For Hillenburg, this is exactly what he wanted. During an interview, he said, “It seems like we’re aiming at a child audience, but everyone can laugh at the basic human traits that are funny. It’s playful, the humor is playful, the world is playful. You can kind of let go.”
Hillenburg’s goal was to offer an escape from reality for anybody who needed it, like Dan McNamee from Southampton. He said that he loved SpongeBob and stated “It was my favorite childhood TV show”
“It was always on, always there,” he continued. Whenever he needed a pick-me-up, SpongeBob was there for him, “It was really funny, and laugh-able.”
Hillenburg’s death was a shock to Dan when he heard, and he said “It is such a sad thing.” He compared Hillenburg to Marvel Comics Creator Stan Lee, “They had the same goal, and they impacted so many people.”
For some Bucks’ students, they haven’t even heard about Hillenburg’s passing. Jovani Hernandez from Warminster was shocked.
”Really? Oh wow,” said Hernandez. “When I was a kid, I watched the show every day.”
While he didn’t know anything about Hillenburg as a person, he had a lot to say about the show. “I always looked forward to the new episodes,” he said. “They were fun and exciting.”
When asked about SpongeBob’s influence, Hernandez thought for a moment and said, “I think he left an impression on other creators. You can see all these new cartoons popping up everywhere.”
He smiled a bit and said, “SpongeBob just had that magic to him.”
Daniel Sayers from Morrisville agrees that SpongeBob “had that magic.”
“I used to watch that show every single day since I was 3!”
When asked how SpongeBob impacted his life, Sayers said, “It was an inspiration.” He continued, “It showed many kids a story of success, and it gave many smiles too.”
Sayers was surprised when he heard of Hillenburg’s passing. “I didn’t see a single article, but one of my friends on Discord told me about it.” Discord is an instant messaging application for computers and mobile phones.
Sayers was depressed after he was told. “It was just like Stan Lee,” he said. He mentioned that, “They both created a world that influenced a generation, and they both suddenly died.”
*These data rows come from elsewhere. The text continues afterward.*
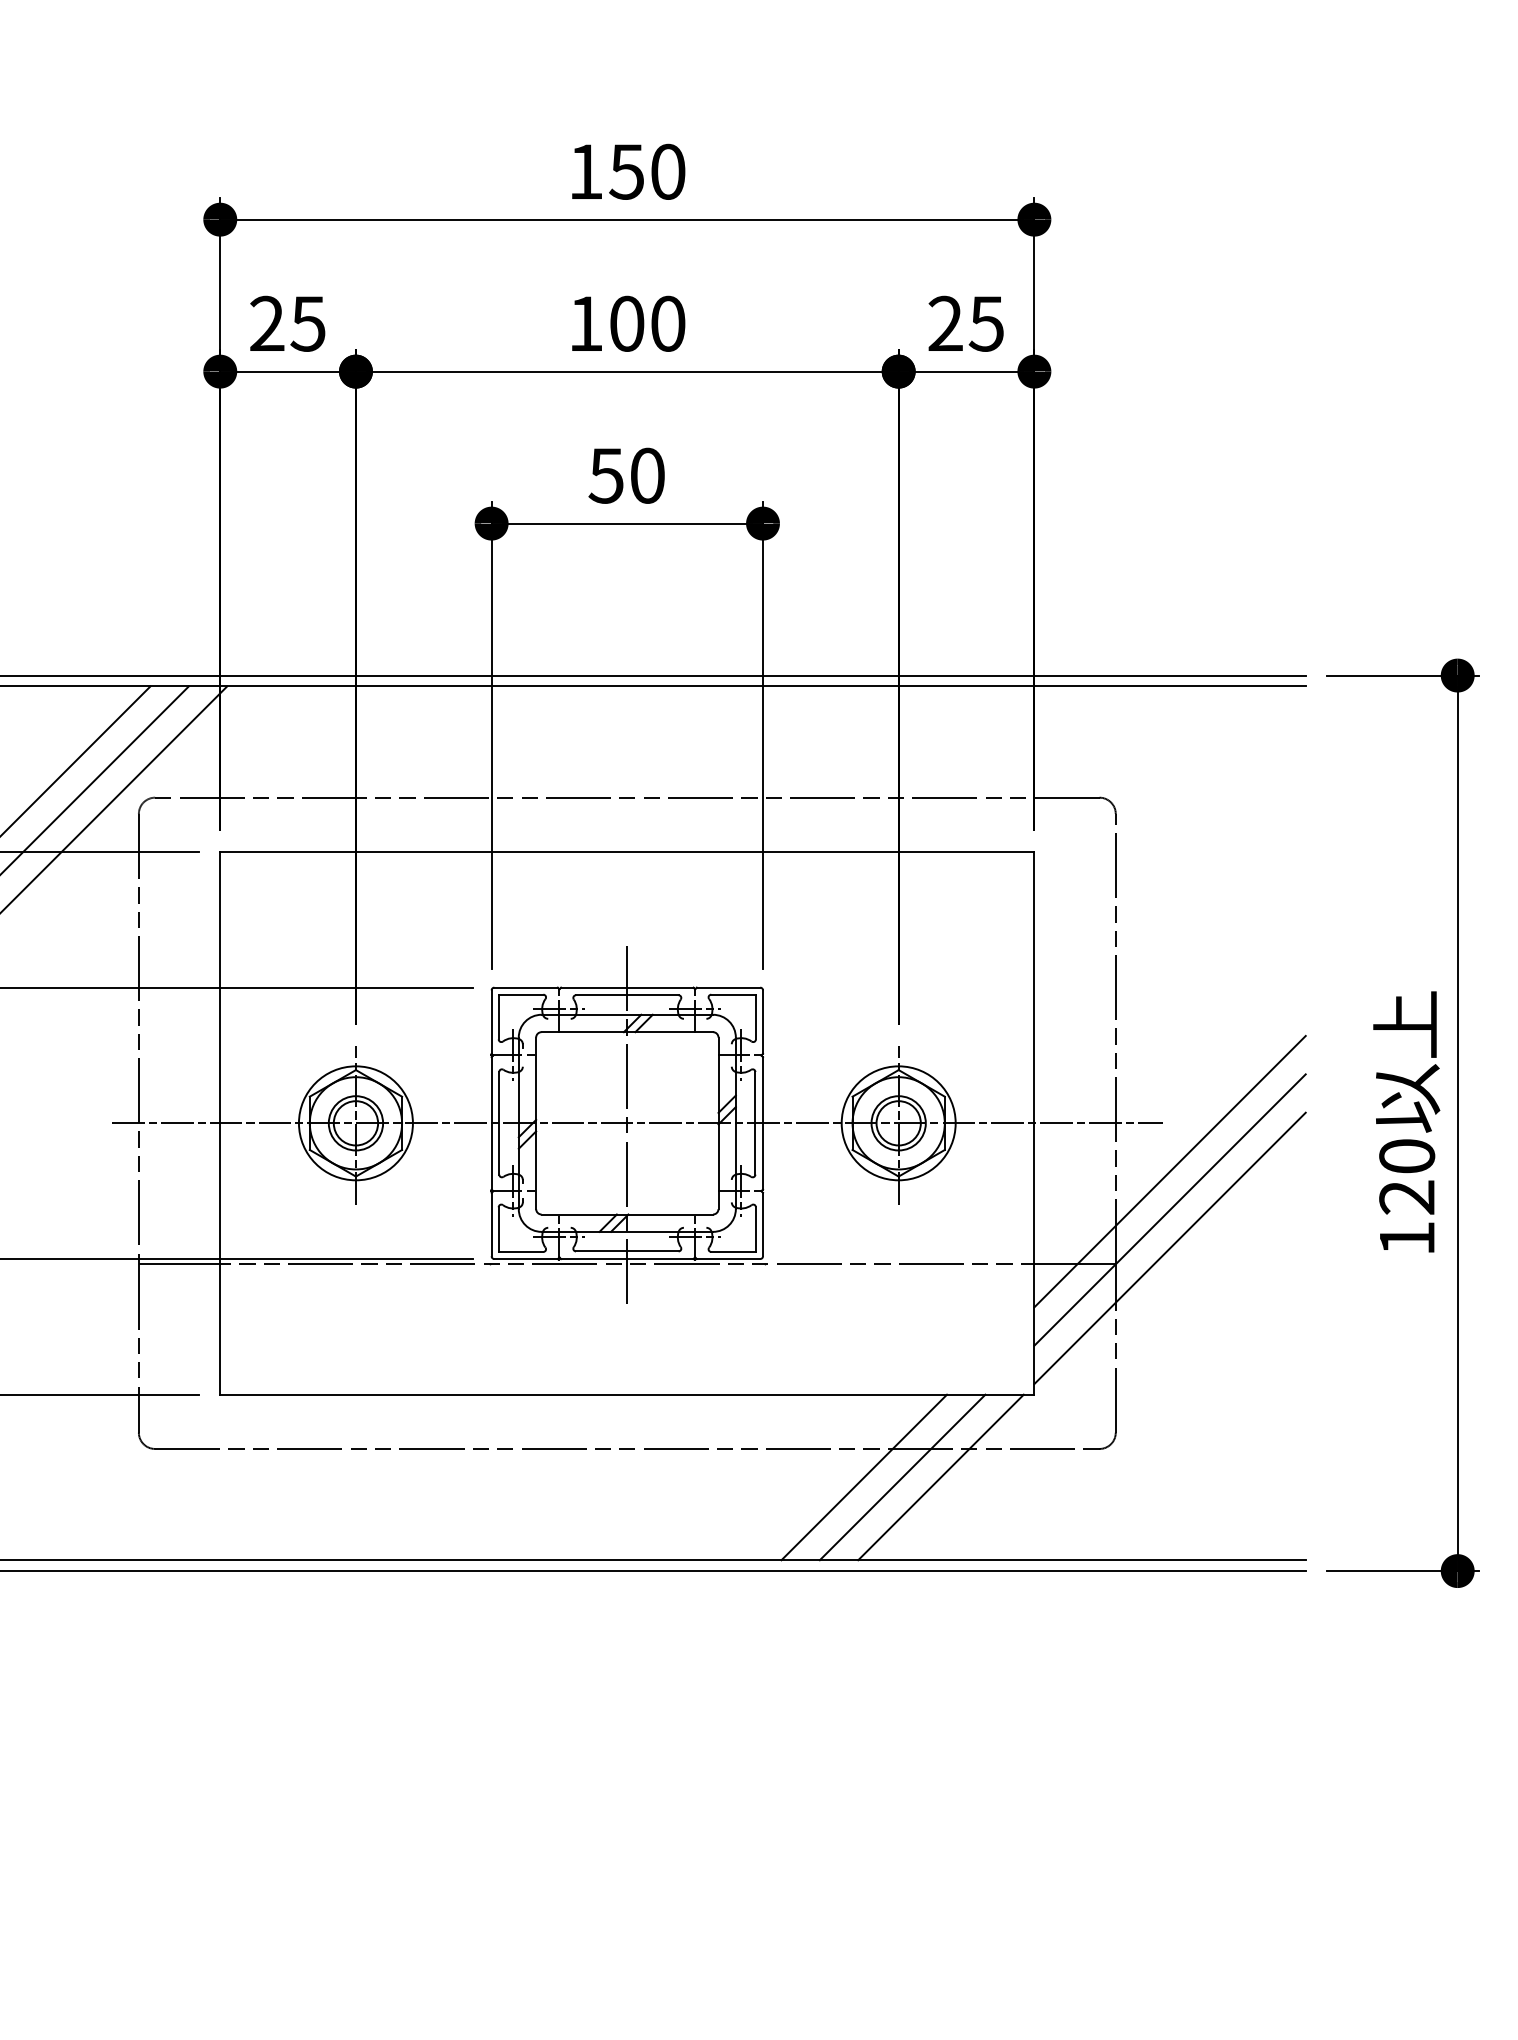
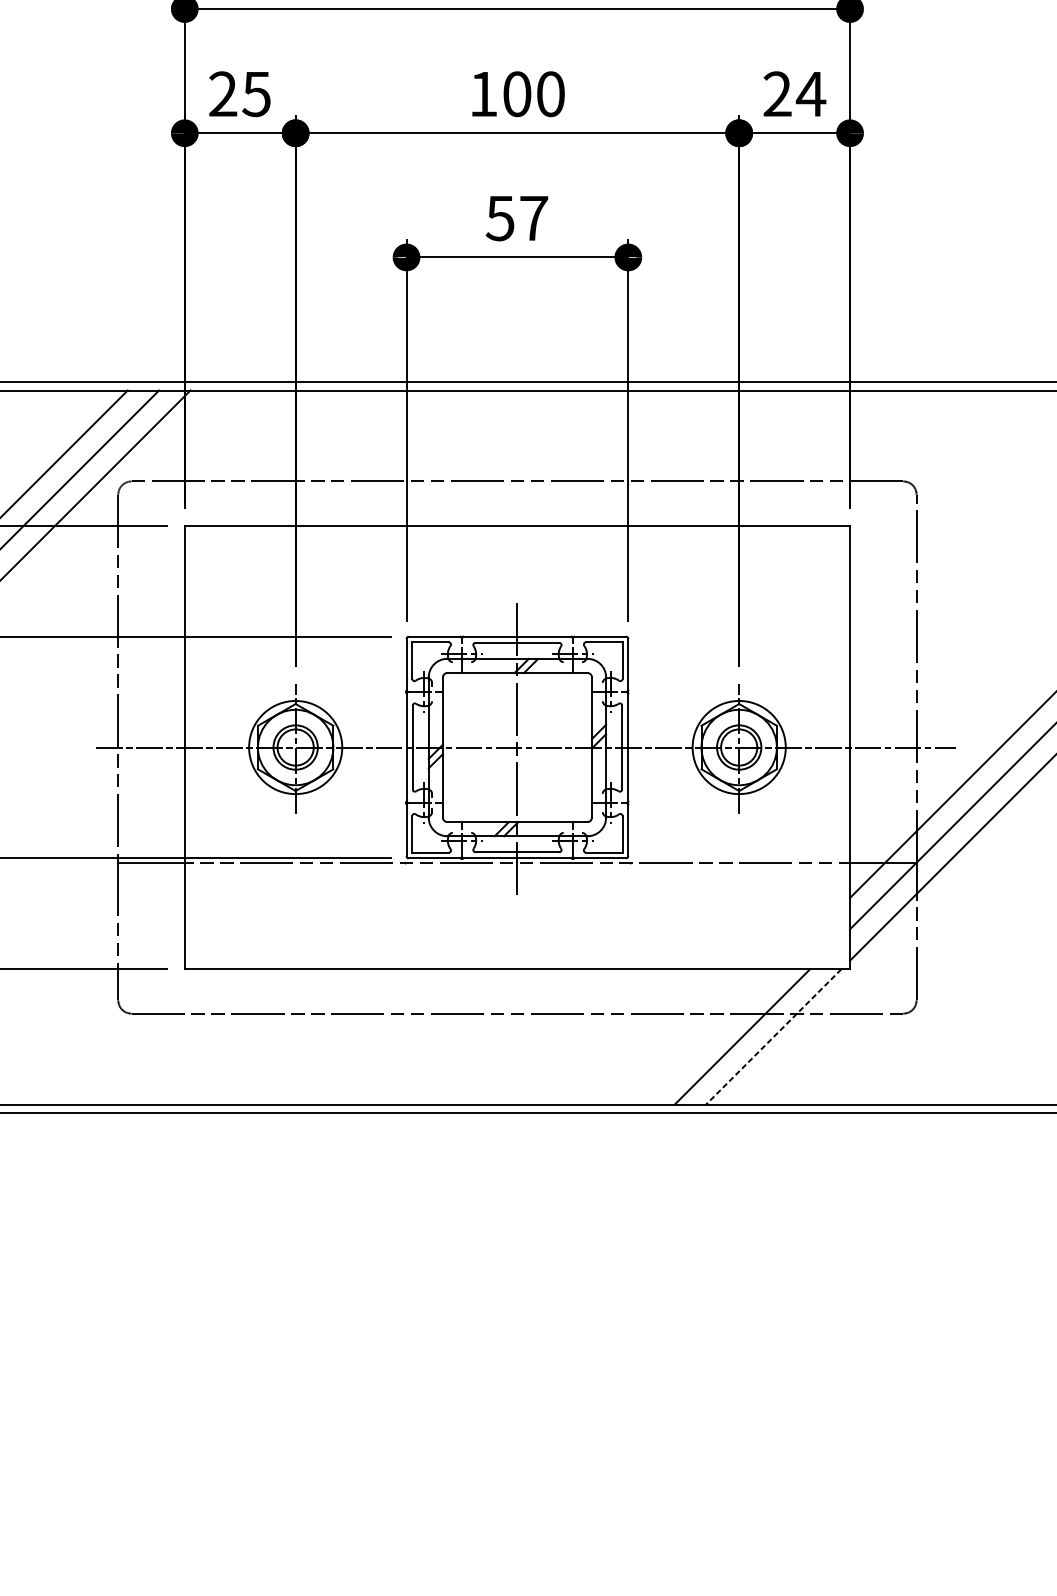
text: (986, 323) -> (810, 93), 25 -> 24
text: (647, 475) -> (533, 218), 50 -> 57
line: (864, 1477) -> (711, 1036), removed
line: (940, 1477) -> (773, 1036), solid -> dashed

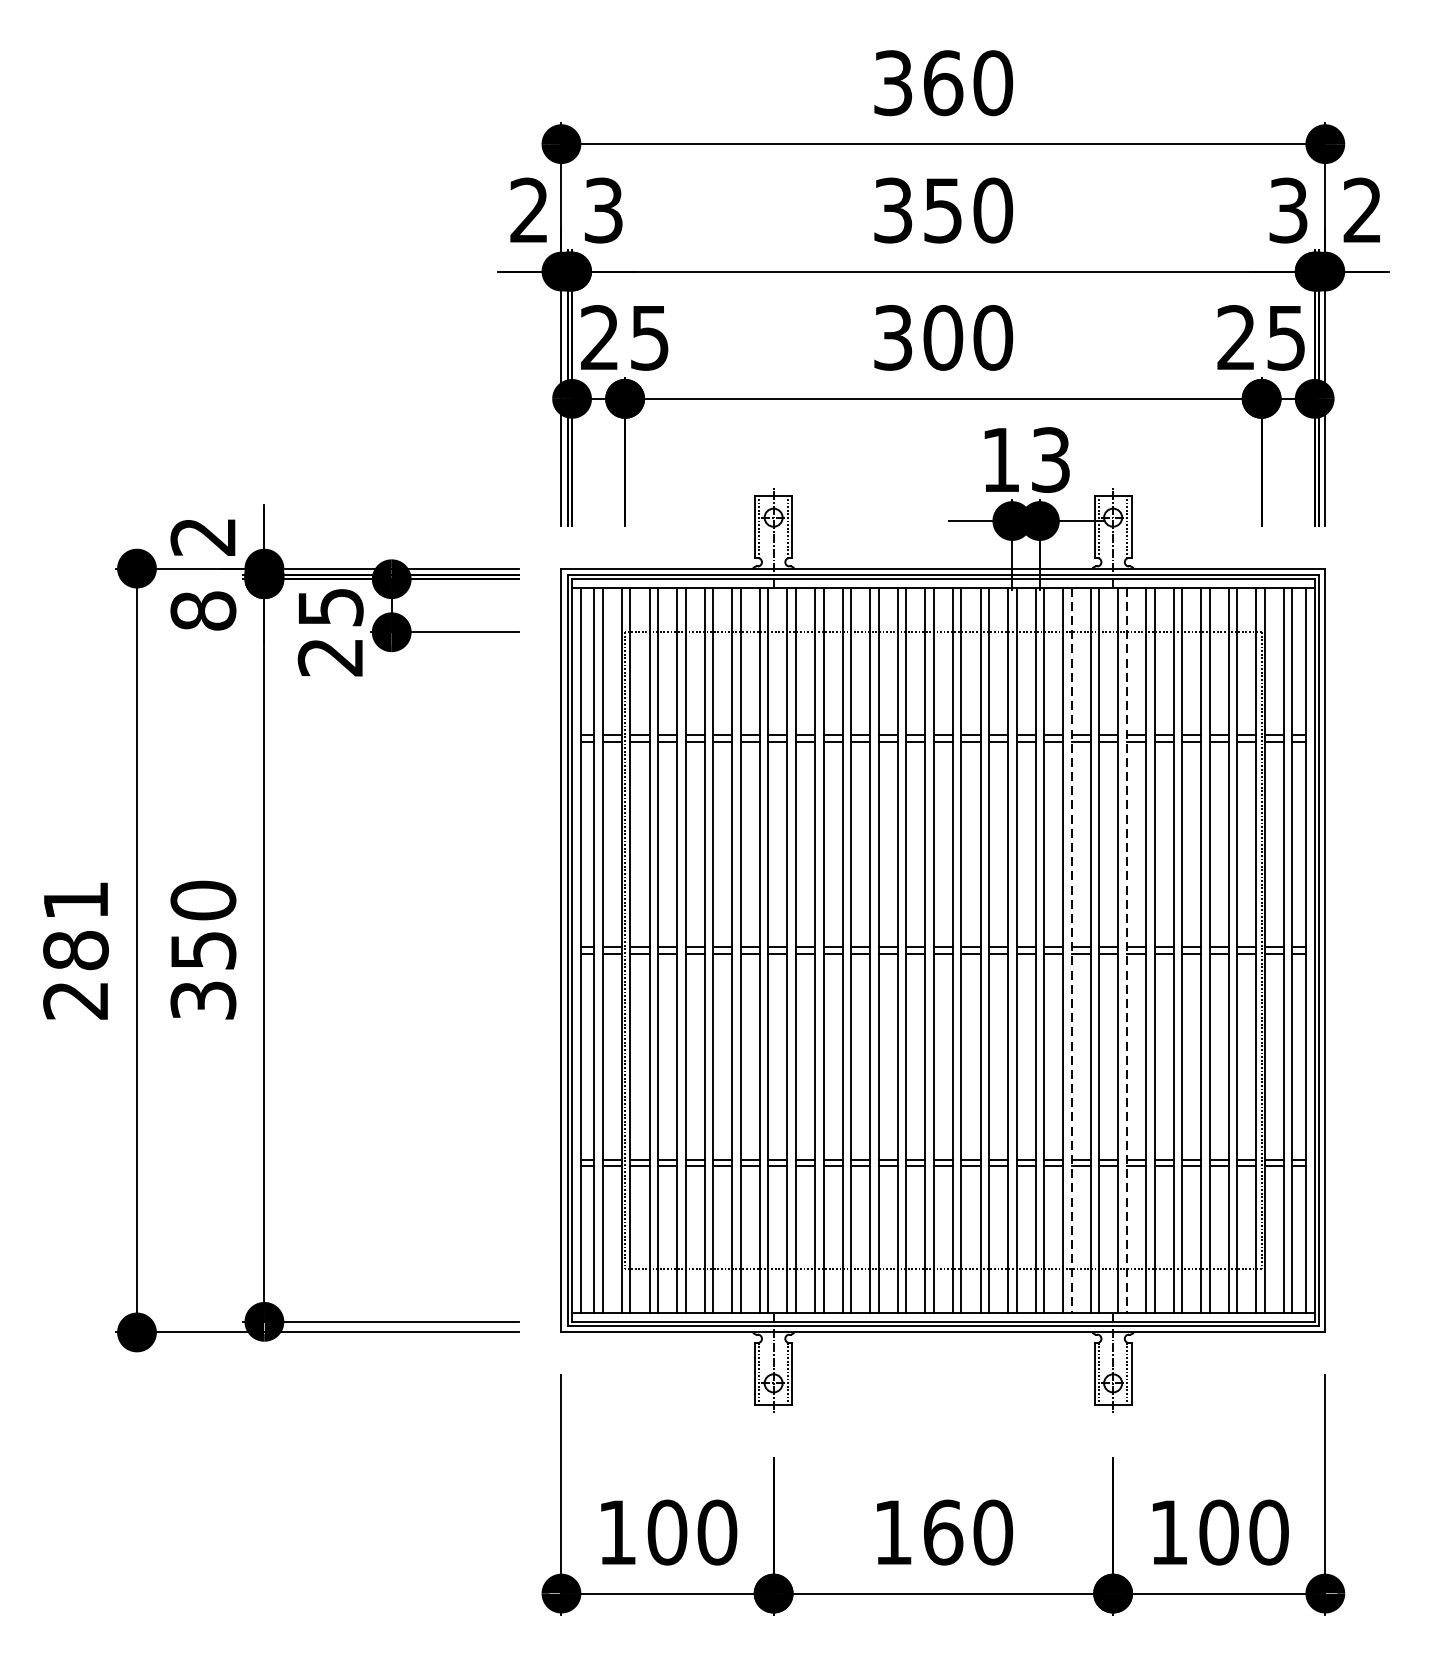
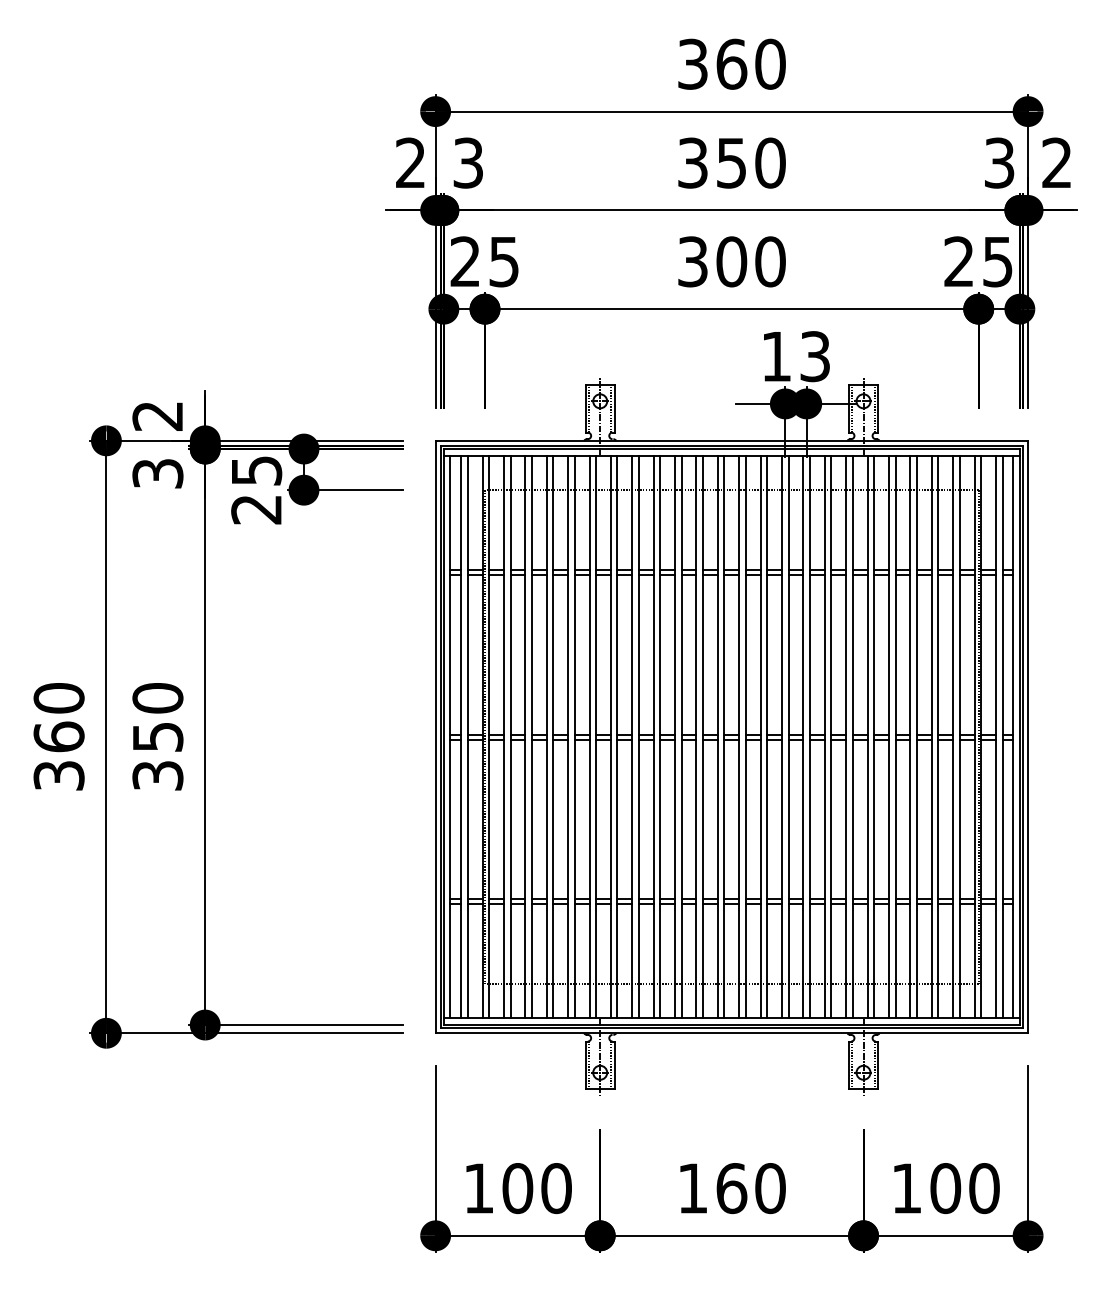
text: (202, 610) -> (157, 473), 8 -> 3
text: (75, 949) -> (58, 736), 281 -> 360
line: (1071, 951) -> (831, 737), dashed -> solid
line: (1127, 951) -> (874, 737), dashed -> solid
He lamented about Hillenburg, “He showed, through SpongeBob, that anybody can work his way up in the world. He was a life-changer.”
To everyone, Hillenburg is known as the creator of “SpongeBob SquarePants.” To many, he was known to be funny and unique. To his family, he was a curious and gentle visionary. To us here at Bucks, we see him as an inspiration.
He left his mark on countless generations, and his work will live on in our hearts. Whether it’s just a funny meme we see on the internet or a life-lesson we learned through SpongeBob, Hillenburg will be remembered.
We at the Centurion send our best wishes to his friends and family.